> _Required action_:
Check every line of the data for the string "coordinate" and copy the ones that have it.
Data under study below:
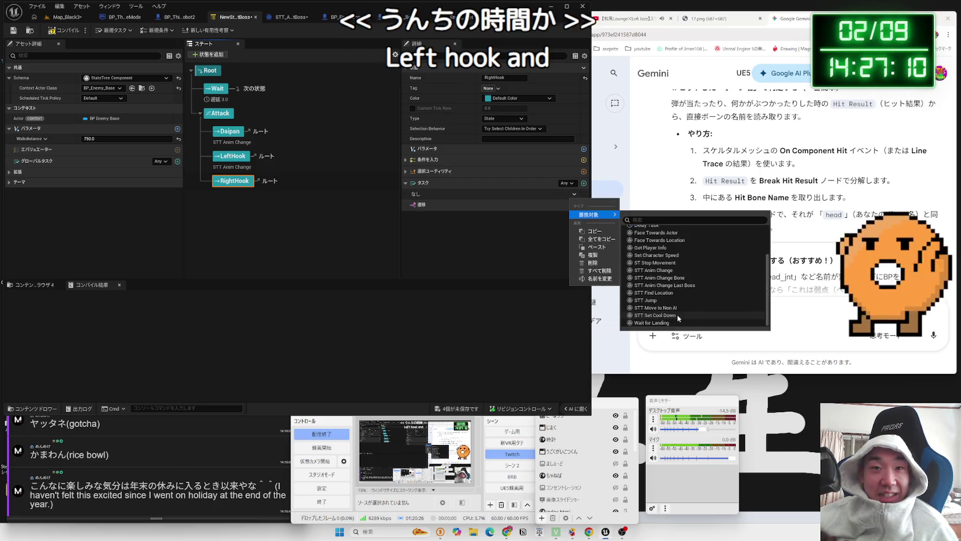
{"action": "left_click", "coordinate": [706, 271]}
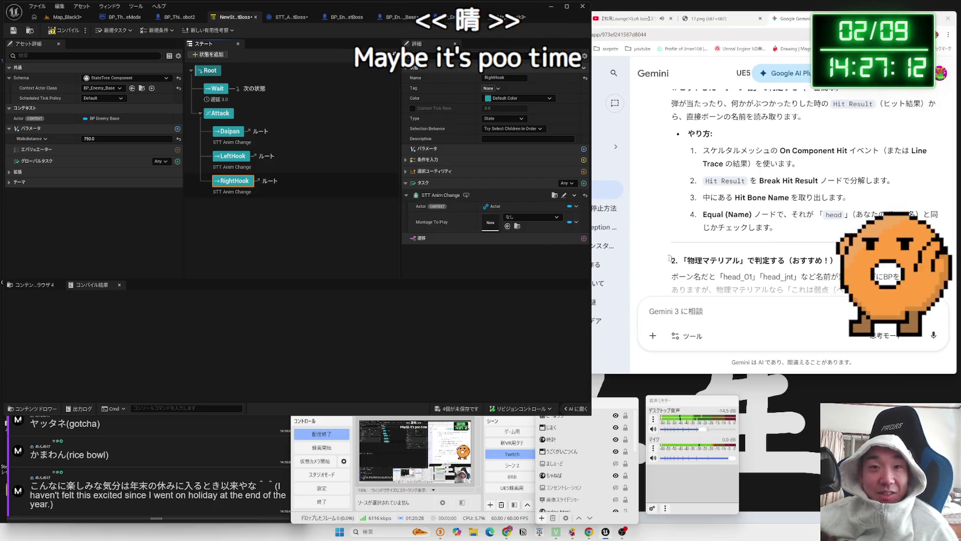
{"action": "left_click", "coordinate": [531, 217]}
End of Data under study.
Data under study below:
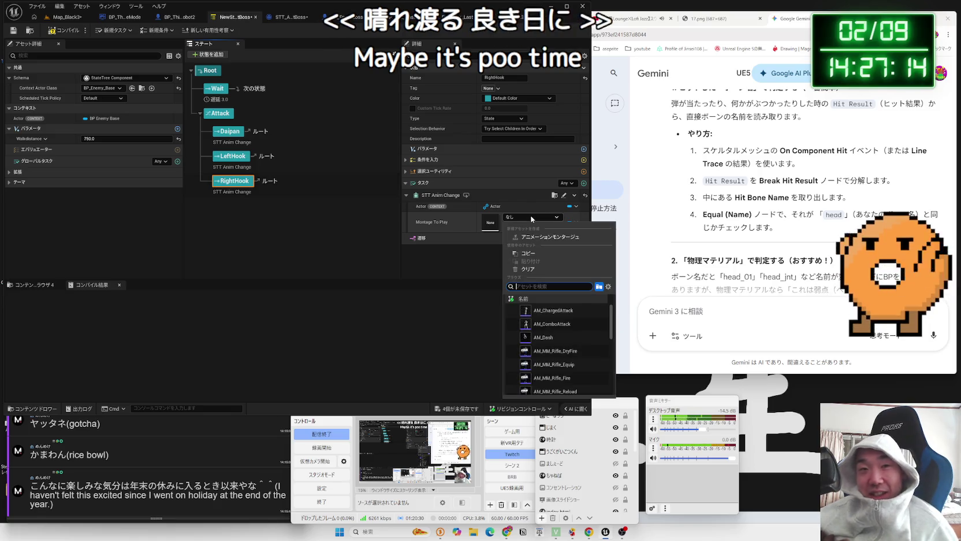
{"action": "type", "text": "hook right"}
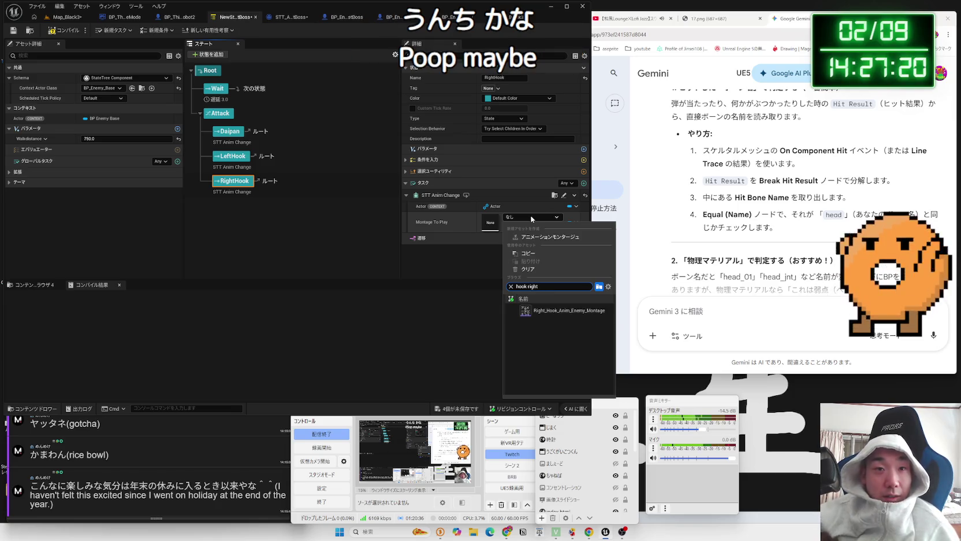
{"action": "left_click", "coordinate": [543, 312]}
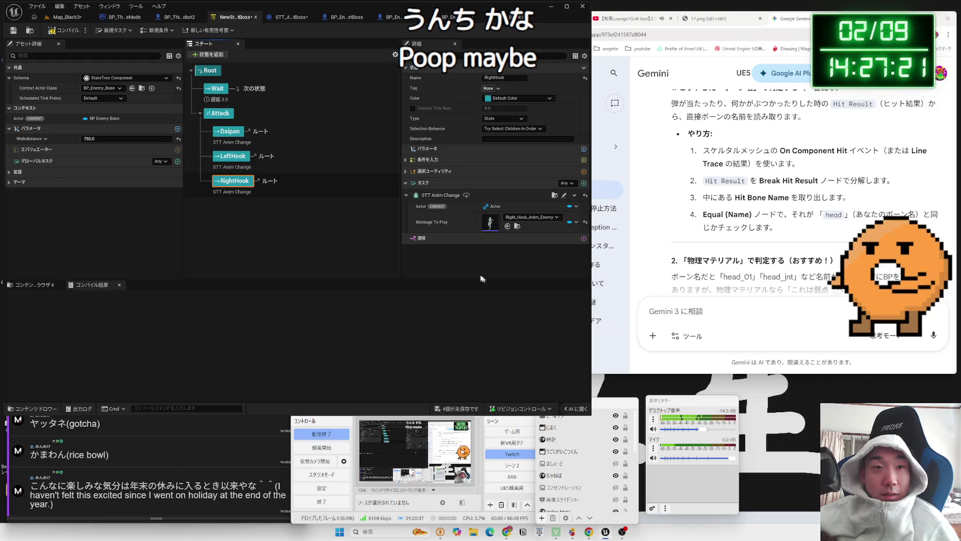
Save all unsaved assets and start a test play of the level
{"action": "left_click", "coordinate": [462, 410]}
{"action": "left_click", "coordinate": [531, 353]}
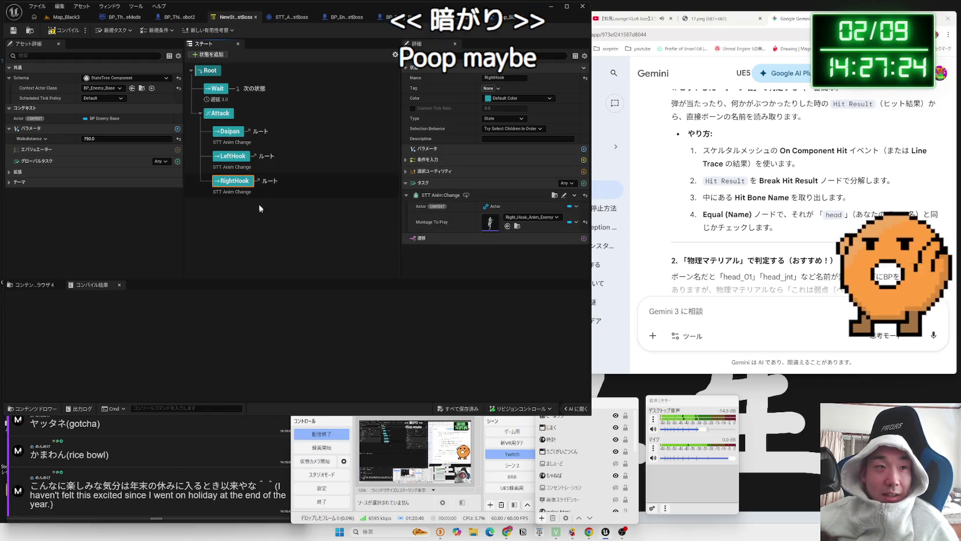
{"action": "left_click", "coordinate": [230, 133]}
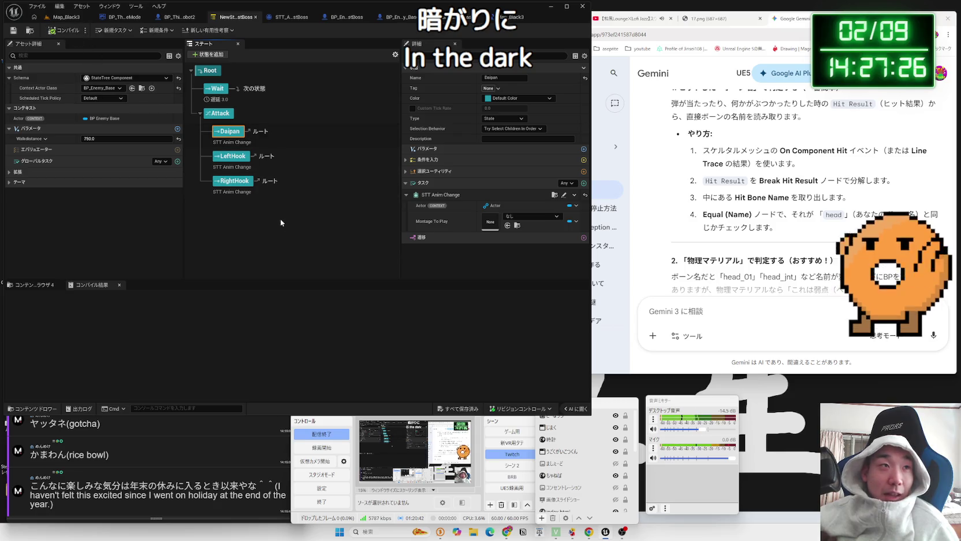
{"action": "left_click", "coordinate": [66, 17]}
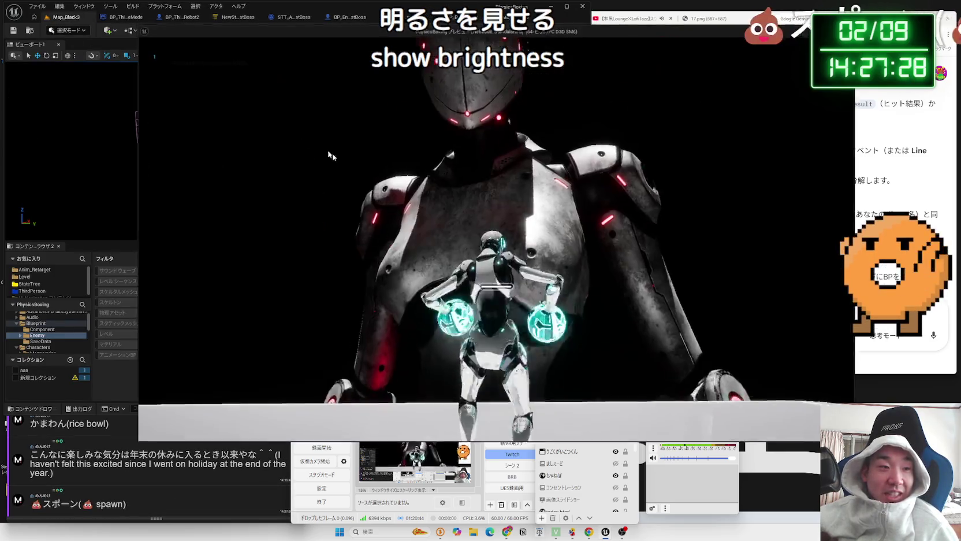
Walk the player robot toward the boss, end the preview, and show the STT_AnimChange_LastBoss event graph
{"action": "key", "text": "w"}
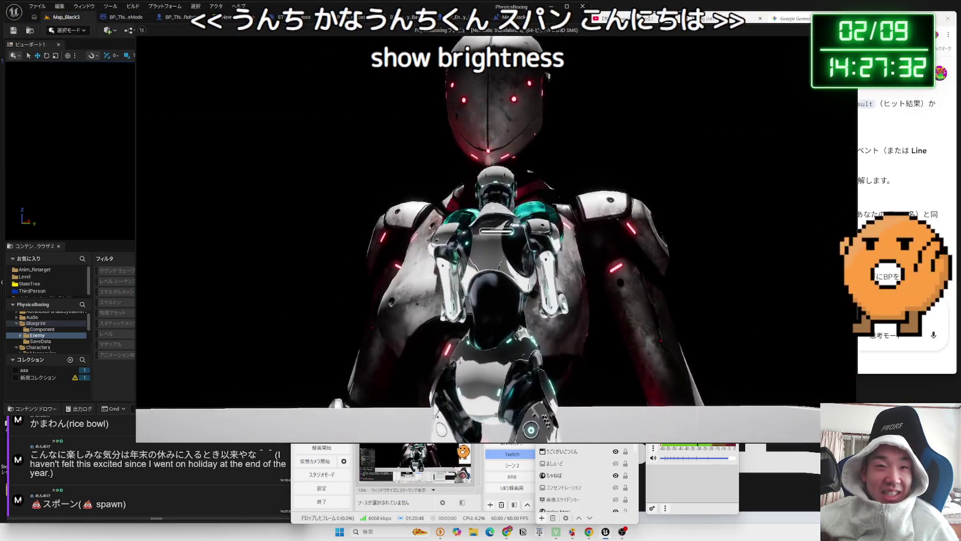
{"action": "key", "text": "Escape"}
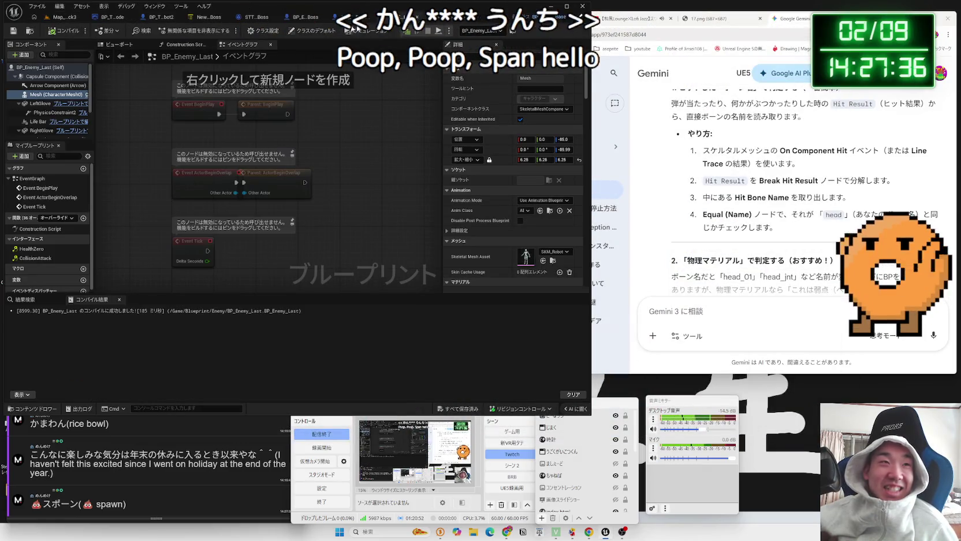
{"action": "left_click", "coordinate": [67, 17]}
End of Data under study.
> _Finished exercise_:
{"action": "left_click", "coordinate": [706, 271]}
{"action": "left_click", "coordinate": [531, 217]}
{"action": "left_click", "coordinate": [543, 312]}
{"action": "left_click", "coordinate": [462, 410]}
{"action": "left_click", "coordinate": [531, 353]}
{"action": "left_click", "coordinate": [230, 133]}
{"action": "left_click", "coordinate": [66, 17]}
{"action": "left_click", "coordinate": [67, 17]}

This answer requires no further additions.